There was some cruel comfort in later years that what happened to me was by no means rare. The wags called us "CRISPR Widows," a group of longsuffering spouses, mostly women, that were abandoned by their partners when the treatments returned the strength that they'd lost years or decades before.

The typical scenario, the one that made up the majority of cases, was much like Chloe's, sort of a midlife crisis on steroids. Men who had missed out on the vigor of youth and suddenly had a facsimile of it given to them years after the fact decided en masse to abandon the women that had given their youth and health to take care of them.

As with many things, however, there was more nuance than this simple scenario. Sometimes the dissolution of the relationship was more like that which many empty nesters suffered; without the common foe of the disease to hold them together, they found themselves drifting apart. Or sometimes it was the caregiver-- long unhappy in their relationship but staying out of a sense of duty-- that decided they had fully discharged it and left.

It became so bad that a more clinical name was given to the phenomena, and part of the protocol for administering the various CRISPR cures was mandatory family counseling. It was much too late to help me, but I was glad to know that what had befallen my marriage might be averted in others.

It was a dozen years before I saw Chloe in person again and for the last time. In one of my increasingly infrequent scans of her social media pages, I learned that she had terminal and inoperable cancer. I reached out to her, finally taking myself off of the radio silence I'd held since our divorce.
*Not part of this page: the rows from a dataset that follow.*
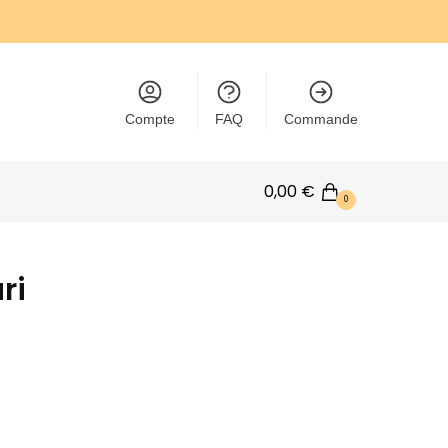
Compte
FAQ
Commande
0,00
€
0
ri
Her response was immediate, a plea that I come visit at her expense.

The little things had gotten her again: a quickly glossed over warning about increased cancer risk from CRISPR; a persistent cough ignored; the tiniest black spot on an X-ray that grew and spread before it was found. If she had never left me, I would have kept on her to make sure she got the additional screenings that she needed. Now, she would die alone and unloved.
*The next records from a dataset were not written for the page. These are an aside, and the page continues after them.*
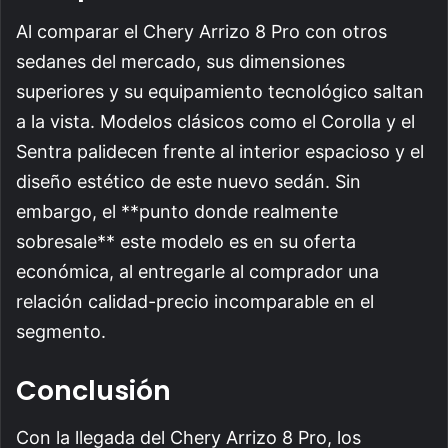
Al comparar el Chery Arrizo 8 Pro con otros
sedanes del mercado, sus dimensiones
superiores y su equipamiento tecnológico saltan
a la vista. Modelos clásicos como el Corolla y el
Sentra palidecen frente al interior espacioso y el
diseño estético de este nuevo sedán. Sin
embargo, el **punto donde realmente
sobresale** este modelo es en su oferta
económica, al entregarle al comprador una
relación calidad-precio incomparable en el
segmento.
Conclusión
Con la llegada del Chery Arrizo 8 Pro, los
It was a thousand mile journey to the final meeting that she, in her cowardice, had denied me when she left. I ignored her offer to pay, choosing to do this on my own terms. Upon reaching the correct floor at the hospice, I stopped, took a few deep breaths to steady myself, and knocked on her door.

Chloe was almost unrecognizable. Even in the worst days of her fight with muscular dystrophy, she hadn't looked this weakened or pained. Death hovered over her, a companion that I was certain would take her to journey with him not long after I left.
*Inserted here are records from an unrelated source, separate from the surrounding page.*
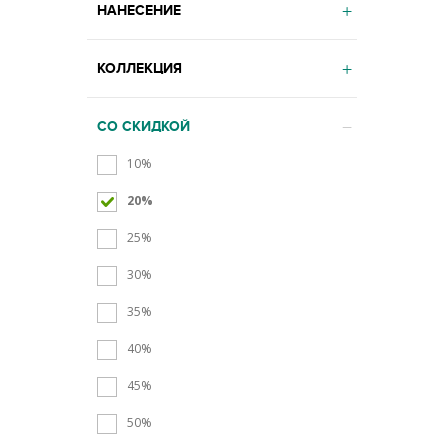
НАНЕСЕНИЕ
КОЛЛЕКЦИЯ
СО СКИДКОЙ
10%
20%
25%
30%
35%
40%
45%
50%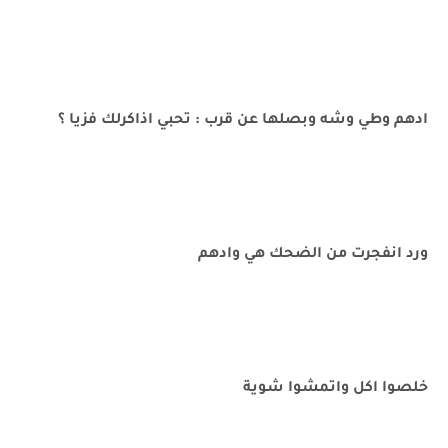
ادهم وطي وشه وبصلها عن قرب : تحبي اذاكرلك فزيا ؟
ورد انفجرت من الضحك هي وادهم
خلصوا اكل واتمشوا شوية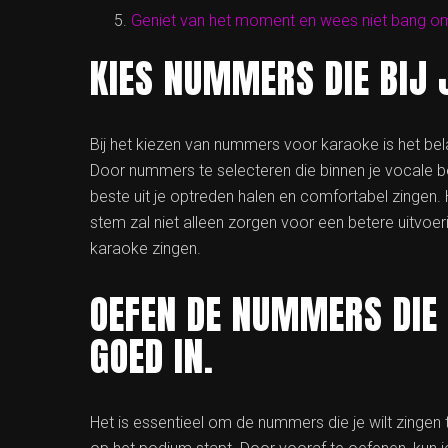
Geniet van het moment en wees niet bang om 
KIES NUMMERS DIE BIJ 
Bij het kiezen van nummers voor karaoke is het bela
Door nummers te selecteren die binnen je vocale ber
beste uit je optreden halen en comfortabel zingen.
stem zal niet alleen zorgen voor een betere uitvoer
karaoke zingen.
OEFEN DE NUMMERS DIE 
GOED IN.
Het is essentieel om de nummers die je wilt zingen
"Nate." A feeble smile lit up her face. "Thank you. Thank you--" She coughed. "-- for coming to see me. I..." She wheezed a bit more, reaching toward a small cup next to her bed.

I limped over to her on a cane, a cheap, scratched up hollow rod of metal with tape on the handle. My clothes, out of date, stained, and threadbare, hung loosely off my frame, and she looked at me with sadness and alarm as I came closer.

There were ice chips in her cup; I took one out and placed it at her lips. My ex-wife took it into her mouth with a grateful sigh. We had never reached this stage before the treatments cured her, but I knew the rhythms and patterns of end of life care from the friends that passed before the miracle could save them.

There was a chair next to her bed, and I sat, taking the strain off my back with a soft groan. She spoke again. "I... Nate, I owe you..." A soft, wheezing chuckle that turned into a coughing fit. "I owe you more than I could ever say. But most of all, I owe you an apology."

I shook my head. "No. No, Chloe, you owe me twenty years of my life back. But I guess I'll never get that, will I?" I didn't bother to disguise my rancor; I think that surprised her. The very ill are so rarely subjected to the venom of others, even when they so richly deserve it.

Slowly speaking once more, Chloe continued, "I know. If things... if they could be different, if I could make them different, I would. Please, believe me, I would."

"Easy to say now."

She sniffled. "Please, Nathan. You've always been so kind. I need--"

"I don't give a flying fuck what you need." My ex-wife recoiled slightly. "I'm not kind or compassionate. I can't be anymore. You took my compassion, Chloe, you took it and you killed it. You killed me with it."